Member of the European Parliament for Glasgow
- In office 1979–1994
- Preceded by: Constituency established
- Succeeded by: Bill Miller

Personal details
- Born: Jane O'Neil Kent 30 April 1926 Glasgow, Scotland
- Died: 14 January 2012 (aged 85) Brighton, England
- Party: Labour
- Other political affiliations: Communist Party of Great Britain (until 1956)
- Spouse: Norman Buchan ​ ​(m. 1946; died 1990)​

= Janey Buchan =

Scottish politician (1926–2012)

Janey O'Neil Buchan ( Kent; 30 April 1926 – 14 January 2012) was a Scottish Labour politician who was a Member of the European Parliament (MEP) for the Glasgow constituency from 1979 to 1994.

== Early life ==
Jane Kent was born in Glasgow, a city where her father Joseph was a tram driver, and her mother Chrissie Sinclair was a domestic servant. She left school at the age of 14, and worked as a typist. Both parents were members of the Communist Party, and she was a member of the Young Communist League in her early life; she left the Communist Party after the Hungarian Revolution of 1956 was crushed by the Soviet Union.

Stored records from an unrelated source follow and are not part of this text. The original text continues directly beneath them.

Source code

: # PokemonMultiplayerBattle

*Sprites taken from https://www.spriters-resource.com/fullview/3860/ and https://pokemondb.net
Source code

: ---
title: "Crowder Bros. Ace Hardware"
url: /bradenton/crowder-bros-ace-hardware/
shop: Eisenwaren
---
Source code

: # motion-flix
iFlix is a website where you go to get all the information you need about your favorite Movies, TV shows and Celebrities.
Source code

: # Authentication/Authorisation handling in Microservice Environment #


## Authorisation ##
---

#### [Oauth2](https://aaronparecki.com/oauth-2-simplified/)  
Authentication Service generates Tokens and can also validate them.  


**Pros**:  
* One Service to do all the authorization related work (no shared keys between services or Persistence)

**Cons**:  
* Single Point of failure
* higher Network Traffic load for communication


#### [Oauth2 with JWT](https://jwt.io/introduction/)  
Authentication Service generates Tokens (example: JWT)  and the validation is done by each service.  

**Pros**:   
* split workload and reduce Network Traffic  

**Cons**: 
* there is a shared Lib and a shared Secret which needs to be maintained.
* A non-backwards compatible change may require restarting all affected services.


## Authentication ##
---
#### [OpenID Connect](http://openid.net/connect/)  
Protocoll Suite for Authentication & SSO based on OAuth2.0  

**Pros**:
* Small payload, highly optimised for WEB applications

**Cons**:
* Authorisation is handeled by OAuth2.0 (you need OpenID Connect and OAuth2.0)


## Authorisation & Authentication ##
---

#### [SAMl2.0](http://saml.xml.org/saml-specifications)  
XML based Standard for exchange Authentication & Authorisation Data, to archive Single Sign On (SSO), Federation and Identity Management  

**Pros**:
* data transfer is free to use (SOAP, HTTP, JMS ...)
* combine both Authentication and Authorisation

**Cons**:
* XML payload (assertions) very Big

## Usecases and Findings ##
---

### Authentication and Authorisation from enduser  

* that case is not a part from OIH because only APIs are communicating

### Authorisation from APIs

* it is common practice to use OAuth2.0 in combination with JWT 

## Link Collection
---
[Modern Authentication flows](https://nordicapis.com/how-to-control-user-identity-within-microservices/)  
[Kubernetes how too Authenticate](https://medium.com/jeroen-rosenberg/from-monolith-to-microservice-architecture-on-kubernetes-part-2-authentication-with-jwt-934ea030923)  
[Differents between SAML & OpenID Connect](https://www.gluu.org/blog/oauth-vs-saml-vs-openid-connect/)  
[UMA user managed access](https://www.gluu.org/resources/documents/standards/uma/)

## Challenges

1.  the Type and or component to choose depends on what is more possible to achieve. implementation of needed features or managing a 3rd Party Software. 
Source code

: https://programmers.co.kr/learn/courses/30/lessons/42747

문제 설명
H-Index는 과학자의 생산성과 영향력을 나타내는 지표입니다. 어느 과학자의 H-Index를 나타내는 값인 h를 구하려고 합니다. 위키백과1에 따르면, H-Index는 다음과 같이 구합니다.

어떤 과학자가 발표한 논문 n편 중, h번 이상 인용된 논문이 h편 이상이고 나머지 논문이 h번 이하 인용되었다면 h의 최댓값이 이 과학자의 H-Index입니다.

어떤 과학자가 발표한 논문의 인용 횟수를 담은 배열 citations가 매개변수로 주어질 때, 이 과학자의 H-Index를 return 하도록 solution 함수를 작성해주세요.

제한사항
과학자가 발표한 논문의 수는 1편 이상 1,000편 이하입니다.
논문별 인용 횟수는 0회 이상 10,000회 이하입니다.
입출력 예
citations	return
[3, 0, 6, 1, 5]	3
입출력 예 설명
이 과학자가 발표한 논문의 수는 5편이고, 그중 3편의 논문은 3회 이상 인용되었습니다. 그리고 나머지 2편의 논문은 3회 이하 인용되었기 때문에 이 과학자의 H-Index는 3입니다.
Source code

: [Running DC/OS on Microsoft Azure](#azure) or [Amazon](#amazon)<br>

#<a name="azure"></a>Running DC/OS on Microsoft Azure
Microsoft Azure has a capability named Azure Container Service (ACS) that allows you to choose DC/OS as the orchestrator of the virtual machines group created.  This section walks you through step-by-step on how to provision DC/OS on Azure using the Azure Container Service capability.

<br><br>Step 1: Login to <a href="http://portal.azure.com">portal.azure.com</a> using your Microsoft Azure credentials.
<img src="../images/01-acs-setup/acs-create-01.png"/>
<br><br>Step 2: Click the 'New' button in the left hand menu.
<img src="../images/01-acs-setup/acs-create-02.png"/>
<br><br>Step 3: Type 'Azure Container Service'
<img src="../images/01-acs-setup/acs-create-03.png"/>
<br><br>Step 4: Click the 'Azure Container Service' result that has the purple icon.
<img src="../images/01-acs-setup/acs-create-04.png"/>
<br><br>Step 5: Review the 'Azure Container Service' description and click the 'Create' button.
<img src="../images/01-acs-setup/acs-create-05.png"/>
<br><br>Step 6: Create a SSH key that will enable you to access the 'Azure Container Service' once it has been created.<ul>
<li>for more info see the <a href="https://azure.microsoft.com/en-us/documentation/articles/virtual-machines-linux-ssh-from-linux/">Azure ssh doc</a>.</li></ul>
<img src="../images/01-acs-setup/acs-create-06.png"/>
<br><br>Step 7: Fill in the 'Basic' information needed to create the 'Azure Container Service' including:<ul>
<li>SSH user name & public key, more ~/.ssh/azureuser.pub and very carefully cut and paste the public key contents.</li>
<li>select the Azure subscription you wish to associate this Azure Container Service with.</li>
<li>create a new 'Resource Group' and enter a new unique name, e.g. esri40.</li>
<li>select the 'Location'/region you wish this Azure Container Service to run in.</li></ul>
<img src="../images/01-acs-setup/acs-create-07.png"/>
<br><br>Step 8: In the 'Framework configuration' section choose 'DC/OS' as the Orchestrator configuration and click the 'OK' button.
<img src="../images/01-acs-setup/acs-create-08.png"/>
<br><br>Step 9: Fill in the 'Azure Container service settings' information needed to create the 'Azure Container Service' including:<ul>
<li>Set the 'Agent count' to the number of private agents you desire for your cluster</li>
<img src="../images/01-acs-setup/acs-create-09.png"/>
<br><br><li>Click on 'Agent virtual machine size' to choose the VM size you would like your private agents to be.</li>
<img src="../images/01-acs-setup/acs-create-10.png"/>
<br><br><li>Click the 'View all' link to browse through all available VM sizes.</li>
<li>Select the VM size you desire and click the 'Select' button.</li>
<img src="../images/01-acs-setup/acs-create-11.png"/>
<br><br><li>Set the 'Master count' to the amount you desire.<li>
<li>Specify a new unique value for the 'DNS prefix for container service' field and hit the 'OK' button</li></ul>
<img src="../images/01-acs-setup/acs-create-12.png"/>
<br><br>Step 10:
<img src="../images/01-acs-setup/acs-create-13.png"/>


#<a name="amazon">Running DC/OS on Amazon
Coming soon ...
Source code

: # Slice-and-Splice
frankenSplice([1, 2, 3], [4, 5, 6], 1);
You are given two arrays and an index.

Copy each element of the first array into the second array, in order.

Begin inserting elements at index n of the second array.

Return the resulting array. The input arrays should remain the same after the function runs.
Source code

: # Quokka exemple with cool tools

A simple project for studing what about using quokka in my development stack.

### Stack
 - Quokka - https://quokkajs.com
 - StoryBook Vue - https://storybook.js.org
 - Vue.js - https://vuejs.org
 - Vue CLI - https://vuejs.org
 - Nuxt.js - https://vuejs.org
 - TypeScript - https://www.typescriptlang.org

She attended commercial college and was a councillor on Strathclyde Regional Council from 1974 to 1979, when she was elected to the European Parliament in 1979 for the first time. As an MEP she sat on the European Parliament's Culture Committee as well as being involved in the Scottish Arts Council and Scottish Gas Consumers Council. She was Life President of the Scottish Minorities Group (later Scottish Homosexual Rights Group and subsequently Outright Scotland).

Her lifetime of activity encompassed many fields. She was an early and active campaigner against apartheid and for nuclear disarmament. She was a supporter of Scottish traditional music and arts, and booked Pete Seeger for his first concert abroad after his passport was reissued in 1961. She helped run the People's Festival in 1949–52 during the Edinburgh Festival; the events she worked on helped create the Edinburgh Festival Fringe. As a Glasgow city councillor, she organised the first charity Christmas card sales in the UK. As a member of the council's arts committee, she was instrumental in providing funding for the first films made by Bill Forsyth, who went on to direct major UK and Hollywood films including Local Hero.

==Personal life==
In 1946, at the age of 19 Jane Kent married Norman Buchan, a schoolteacher who later became Labour MP from 1964 for West Renfrewshire, and later Paisley South. He died in 1990. Janey Buchan died at a nursing home in Brighton, East Sussex, in 2012, aged 85 years. She was survived by her brother, Enoch Kent, her son Alasdair (a journalist), four grandchildren and three great-grandsons.

The papers of Norman and Janey Buchan were donated to Glasgow Caledonian University. In 2023 The Janey Buchan Political Song Collection was moved to the National Library of Scotland. Her parliamentary papers are also archived. In 2019, she was one of the candidates for "Greatest Glaswegian" in the Glasgow Times.